In het geval van een „familie” of „serie” van merken vloeit het verwarringsgevaar immers voort uit het feit dat de consument zich kan vergissen met betrekking tot de herkomst of oorsprong van de waren of diensten waarop het aangevraagde merk betrekking heeft, en ten onrechte kan menen dat dit merk deel uitmaakt van die familie of serie van merken.

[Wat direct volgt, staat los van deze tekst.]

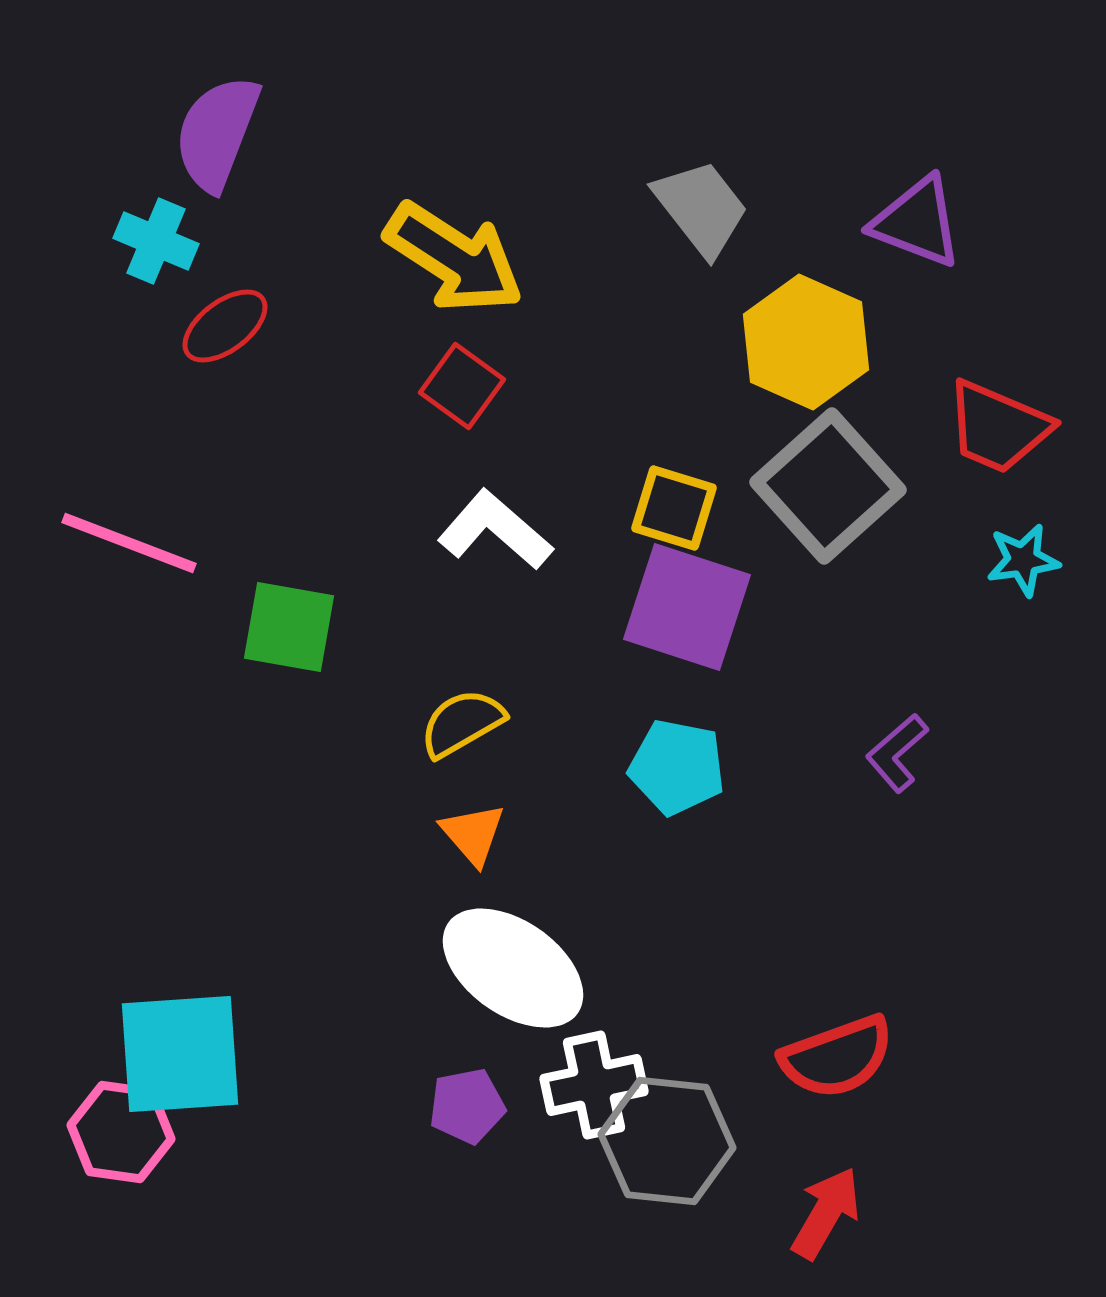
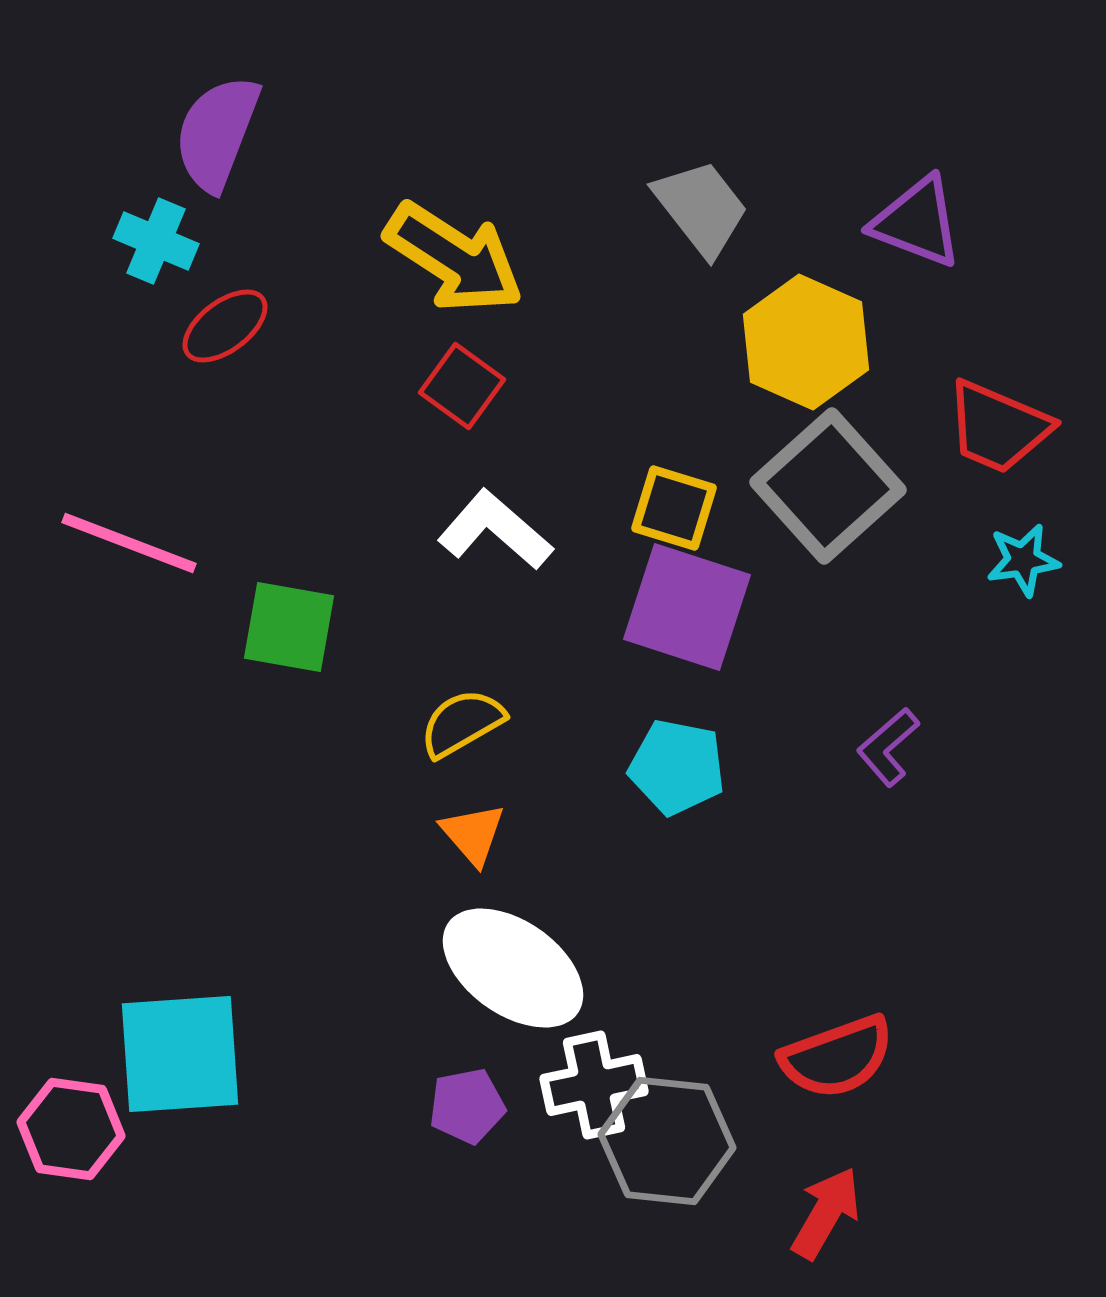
purple L-shape: moved 9 px left, 6 px up
pink hexagon: moved 50 px left, 3 px up
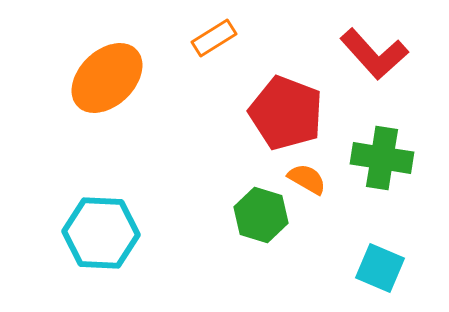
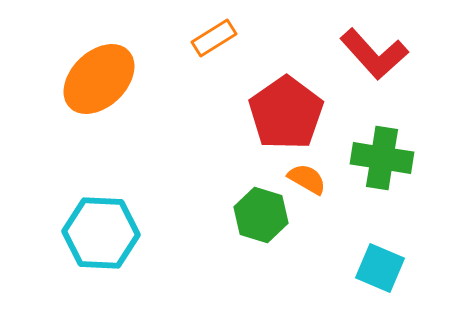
orange ellipse: moved 8 px left, 1 px down
red pentagon: rotated 16 degrees clockwise
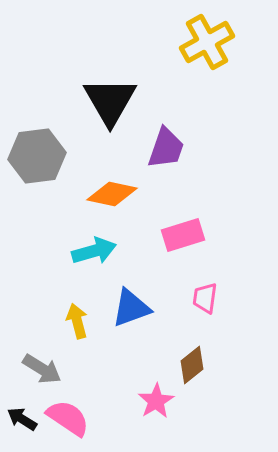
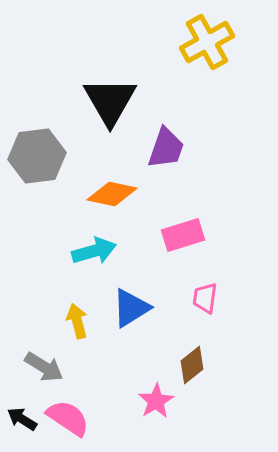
blue triangle: rotated 12 degrees counterclockwise
gray arrow: moved 2 px right, 2 px up
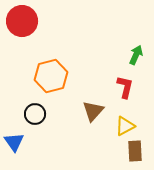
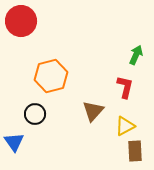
red circle: moved 1 px left
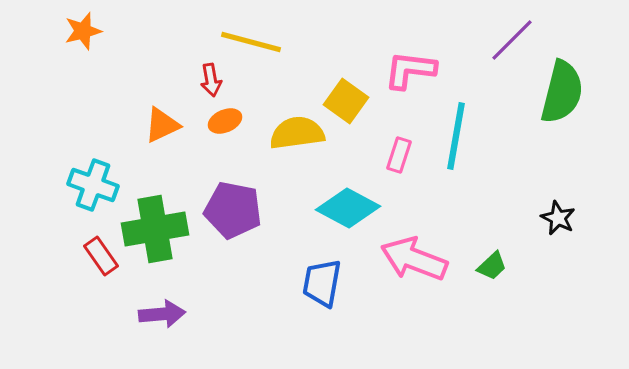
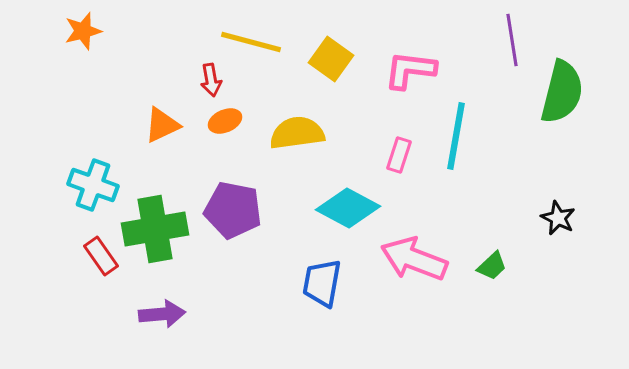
purple line: rotated 54 degrees counterclockwise
yellow square: moved 15 px left, 42 px up
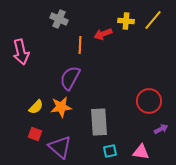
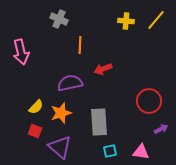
yellow line: moved 3 px right
red arrow: moved 35 px down
purple semicircle: moved 5 px down; rotated 50 degrees clockwise
orange star: moved 6 px down; rotated 10 degrees counterclockwise
red square: moved 3 px up
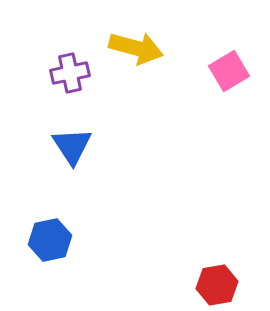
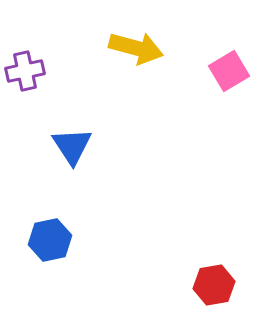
purple cross: moved 45 px left, 2 px up
red hexagon: moved 3 px left
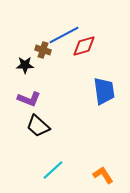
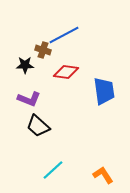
red diamond: moved 18 px left, 26 px down; rotated 25 degrees clockwise
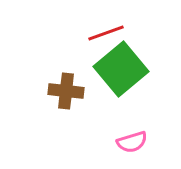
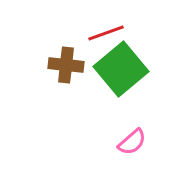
brown cross: moved 26 px up
pink semicircle: rotated 24 degrees counterclockwise
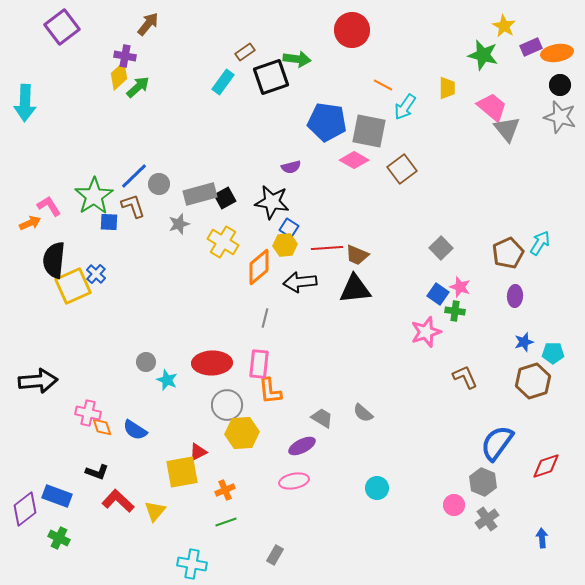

Bij gebreke van gebruik van een voldoende aantal merken die een familie of serie kunnen vormen, kan geen enkele consument worden geacht een gemeenschappelijk element in die familie of serie van merken waar te nemen en/of met die familie of serie een ander merk in verband te brengen dat hetzelfde gemeenschappelijke element bevat. Voor het bestaan van het gevaar dat het publiek verkeerdelijk denkt dat het aangevraagde merk behoort tot een „familie” of „serie”, is dus vereist dat de oudere merken die deel uitmaken van die „familie” of „serie”, op de markt aanwezig zijn.

(cf. punten 62‑64)

3. Weliswaar kan op grond van de bepalingen van artikel 15, leden 1 en 2, sub a, van verordening nr. 40/94 inzake het gemeenschapsmerk worden aangenomen dat een ingeschreven merk is gebruikt wanneer het bewijs wordt geleverd van gebruik ervan in een vorm die lichtjes afwijkt van de vorm waarin het is ingeschreven, maar het is niet mogelijk om op grond van deze bepalingen door het bewijs van gebruik van een ingeschreven merk de aan dit merk toekomende bescherming uit te breiden tot een ander ingeschreven merk, waarvoor het bewijs van gebruik niet werd geleverd, op grond dat dit laatste merk slechts een lichte variant van het eerste merk is.

(cf. punt 86)

4. Dienaangaande kan de houder van een nationale inschrijving die oppositie instelt tegen een gemeenschapsmerkaanvraag, zich niet aan de krachtens artikel 43, leden 2 en 3, van verordening nr. 40/94 inzake het gemeenschapsmerk op hem rustende bewijslast inzake het normale gebruik van zijn oudere merk of het bestaan van een geldige reden voor het niet gebruiken onttrekken met een beroep op een nationale bepaling, op grond waarvan tekens als merk kunnen worden ingeschreven die niet bestemd zijn om in het economisch verkeer te worden gebruikt gelet op het feit dat zij alleen worden ingeschreven ter defensie van een ander teken dat wel in het economisch verkeer wordt gebruikt. Het begrip „geldige reden” in artikel 43 van verordening nr. 40/94 verwijst immers in wezen naar omstandigheden die zich buiten de wil van de merkhouder voordoen en die een belemmering vormen voor het gebruik van het merk, en niet naar nationale wetgeving die in een uitzondering voorziet op de regel van vervallenverklaring van het merk wegens het niet gebruiken ervan gedurende vijf jaar, zelfs al is het de wil van de merkhouder om het merk niet te gebruiken. De stelling dat de houder van een nationale inschrijving die oppositie instelt tegen een gemeenschapsmerkaanvraag, beroep kan doen op een ouder merk waarvan het bewijs van gebruik niet is geleverd op grond dat dit merk krachtens nationale wetgeving een defensief merk vormt, is dus niet verenigbaar met artikel 43, leden 2 en 3, van verordening nr. 40/94.